Yeah I really appreciated that too, it helped make the world feel real in a way. I actually thought the cauldron end fights were a little too easy because I could take as much time as I wanted laying tripwires and traps around the whole room before I released the Dino. I actually found out during that Thunderjaw cauldron fight that the number of tripwires/traps the game will allow you to place is limited. I was placing them all around every possible exit point from the central holding pen and it would only let me get about halfway before it started removing the first ones a layer down. Kind of frustrating but also amusing. My favorite T-jaw fight was in one of the side quests to get the T-jaw heart where you end up in that bottleneck canyon and the T-Jaw is stomping around knocking down these tall trees and there’s no place to hide. It was all very epic and intense.


#89

Yeah, that was a good fight. Especially since that was the fight that really thought me how useful taking out specific modules is, and how best to do it. That fight at a low level is just a total pain unless you can take out the burrowing modules quickly. The other thing I liked there was how the story around that side quest hinted at the sound sensitivity of the Rockbreakers without outright stating it. So it felt like I was actually being clever and discovering it myself, even though it was actually being spoonfed by the game :)

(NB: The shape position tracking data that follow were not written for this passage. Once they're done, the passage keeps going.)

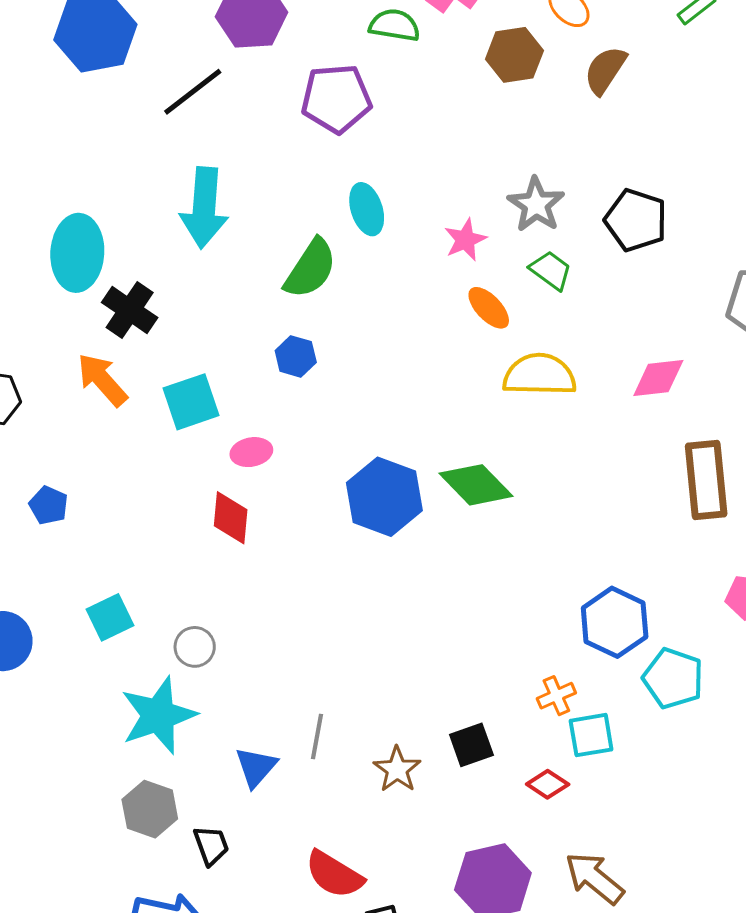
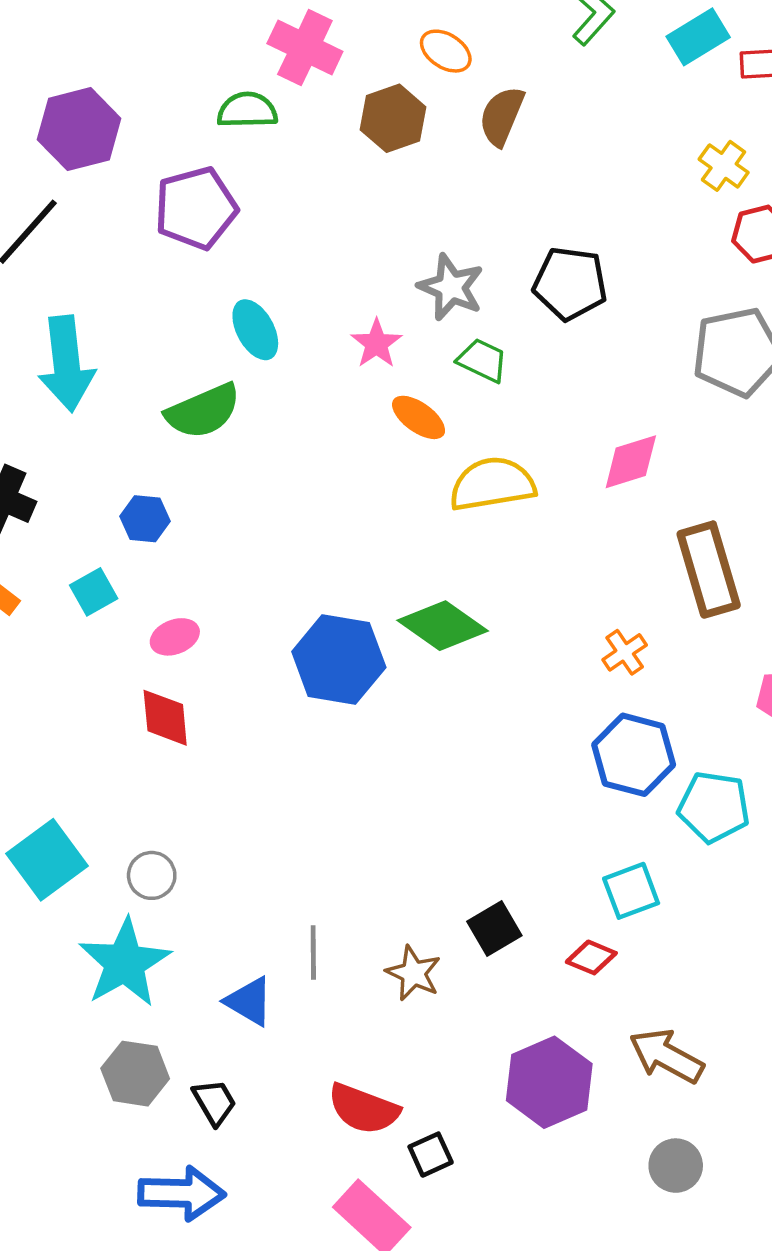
green semicircle: (310, 269) -> (203, 411), turned 44
blue hexagon: (296, 356) -> (145, 519), moved
cyan square: (191, 402) -> (94, 592), size x0.7
cyan square: (110, 617) -> (47, 860), size x1.4
orange cross: (556, 696) -> (625, 652), moved
blue triangle: (256, 767) -> (249, 1001), turned -30

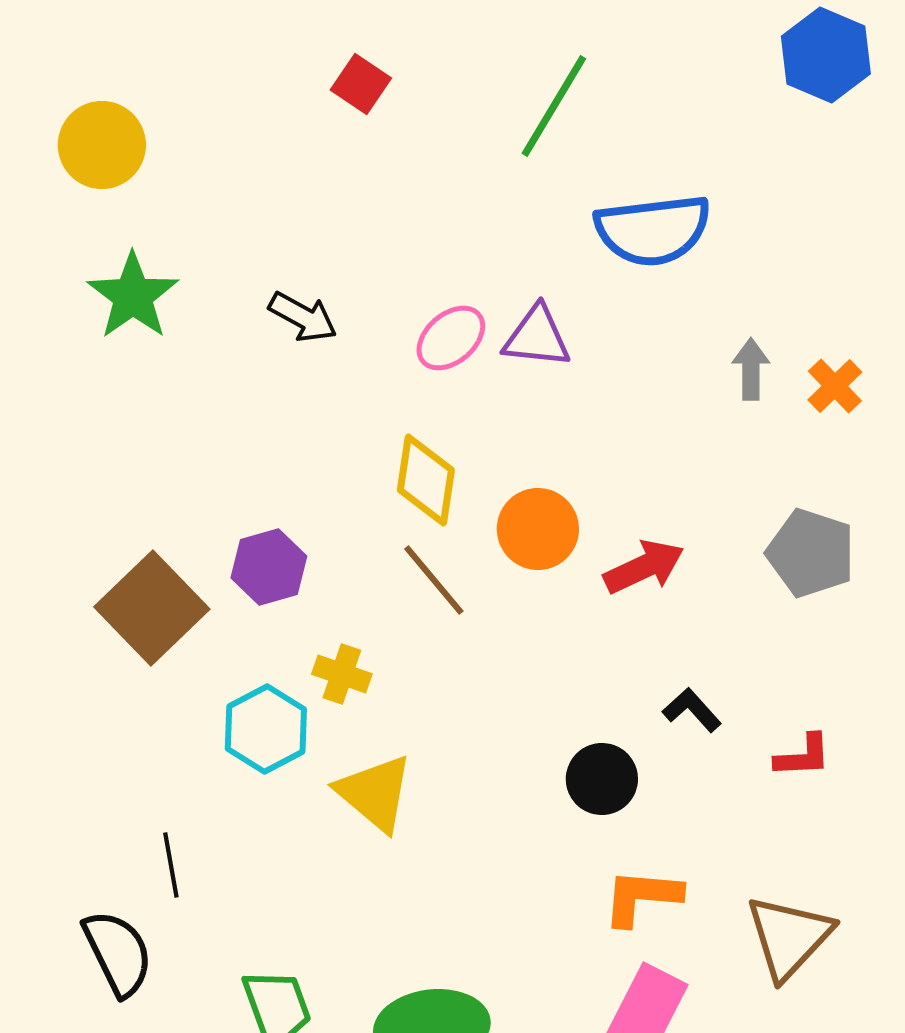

Not sure I’d call them my favorite opponents though. I only fought them twice, both times during missions, and avoided them in the openworld. By contrast, I made occasional trips to clean out Thunderjaw and Behemoth areas just for fun.


#90

Disagree - they’re an exercise in archery. You need to hit the armoured section on their chest to reveal their weak spot, then hit that to do huge damage to them, if not killing them outright. The Longleg has a similar weakness.


#91

I think my favorites were the Behemoths, but other than the Glinthawks (Fuck those guys) I had a ton of fun in every fight.


#92

I had a lot of fun with stealth and corruption arrows on things like Glinthawk packs.


#93

I always just tripple loaded the hunter bow with fire arrows, and nuked them.


#94

I am playing on the highest difficulty and also found the Glinthawks a pain.

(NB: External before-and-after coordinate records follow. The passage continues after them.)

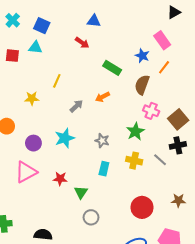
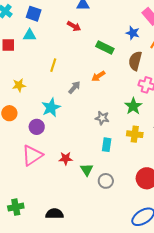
yellow star: (32, 98) -> (19, 85), moved
cyan star: (65, 138) -> (51, 108), moved
gray circle: (91, 217) -> (106, 181), moved

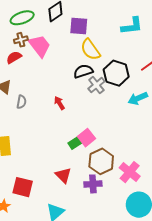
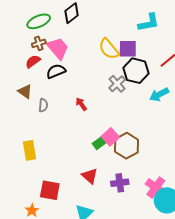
purple square: (79, 26) -> (128, 49), moved
black semicircle: (83, 71) -> (56, 71), moved
brown hexagon: (101, 161) -> (126, 146), moved
pink cross: (130, 172) -> (156, 188), moved

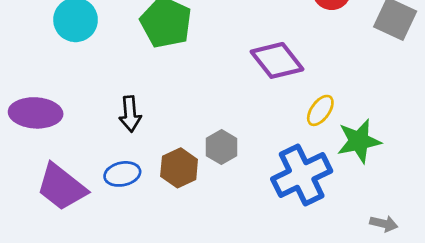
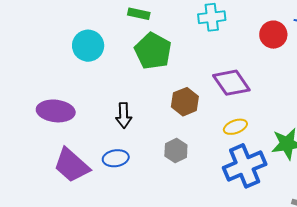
yellow ellipse: (320, 110) -> (235, 127), moved, turned 30
gray hexagon: (221, 147) -> (176, 150), moved
brown hexagon: (179, 168) -> (185, 102), moved

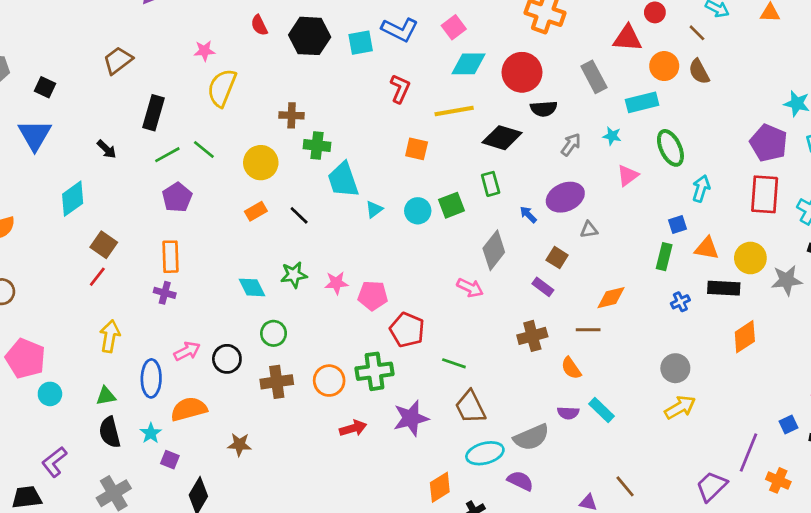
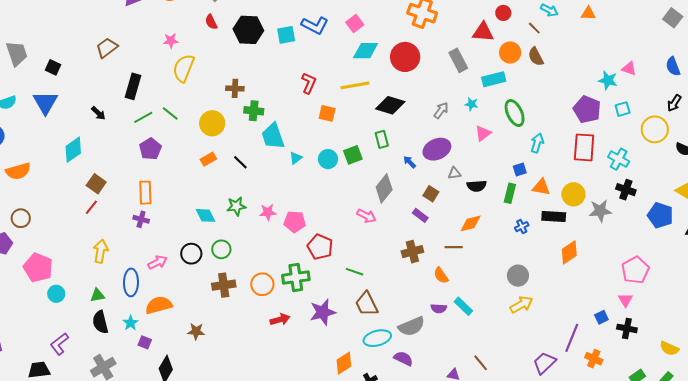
red L-shape: (400, 89) -> (309, 83), moved
black semicircle: (544, 109) -> (477, 186), moved
black circle: (227, 359) -> (191, 254), moved

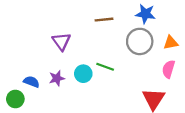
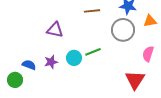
purple triangle: (61, 41) -> (55, 30), turned -42
orange triangle: (171, 43) -> (150, 21), moved
green line: (105, 67) -> (93, 52), turned -42

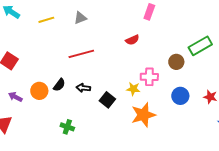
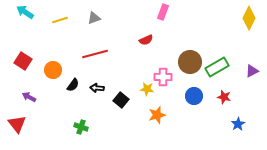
green rectangle: (200, 46) -> (217, 67), moved
brown circle: (176, 62) -> (190, 62), size x1.5
orange circle: (39, 91) -> (53, 70), moved
orange star: (143, 115) -> (157, 115), size x0.7

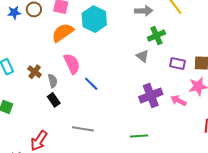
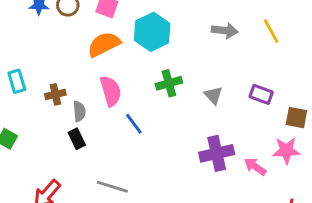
green cross: (156, 36) -> (169, 83), moved
purple rectangle: (177, 63) -> (261, 94), moved
brown cross: (35, 72) -> (55, 94), turned 32

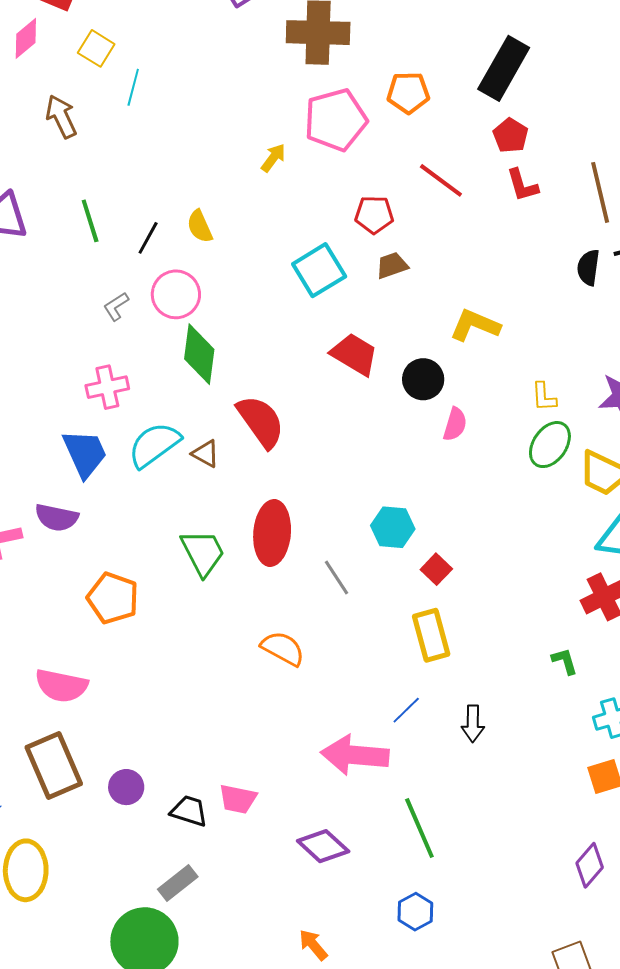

My strategy for dealing with them is as follows.

Put on stealth armour
Lay down about 10 traps near their location
Override any mount creature
Ride it into the traps

From here you can kill it and the Glinthawks will land for scrap, or leave it and they will land to attack it.

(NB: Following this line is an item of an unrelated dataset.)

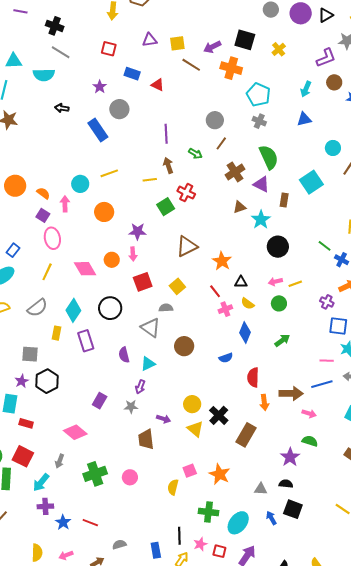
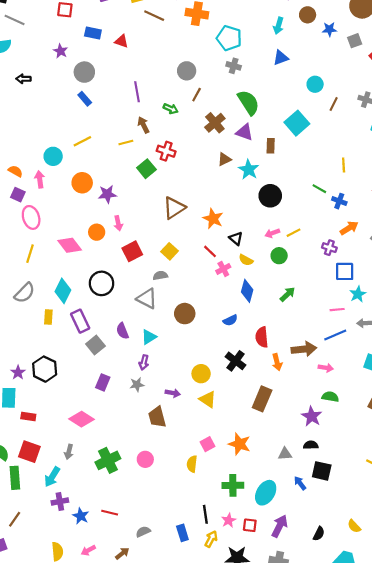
blue rectangle: (98, 130) -> (85, 99), moved, size x0.6
purple star: (137, 231) -> (107, 194), moved
black triangle: (241, 282) -> (236, 238), turned 48
gray square: (30, 354) -> (95, 345), moved, turned -36
black cross: (219, 415) -> (235, 361), moved

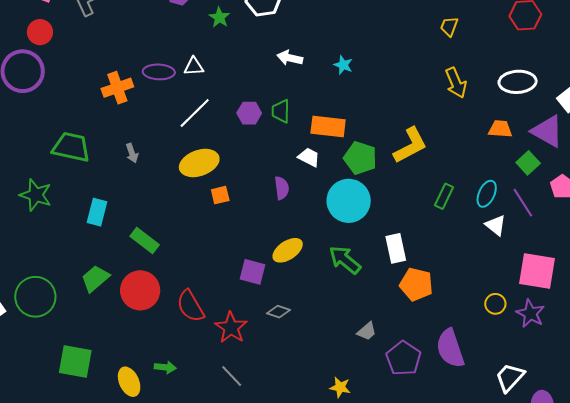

Then put on Chill armor and use fire arrows. As soon as they fall melee and critical strike.

Works for Stormhawks as well.

I love how this game gives you creative ways to solve problems,


#95

Ok, I stand corrected. That’s a pretty cool way to fight them :)


#96

Just completed the game. Staggering. For me it hit every possible button.

Zelda is up next. I know its supposed to be good but that is a very tough act to follow.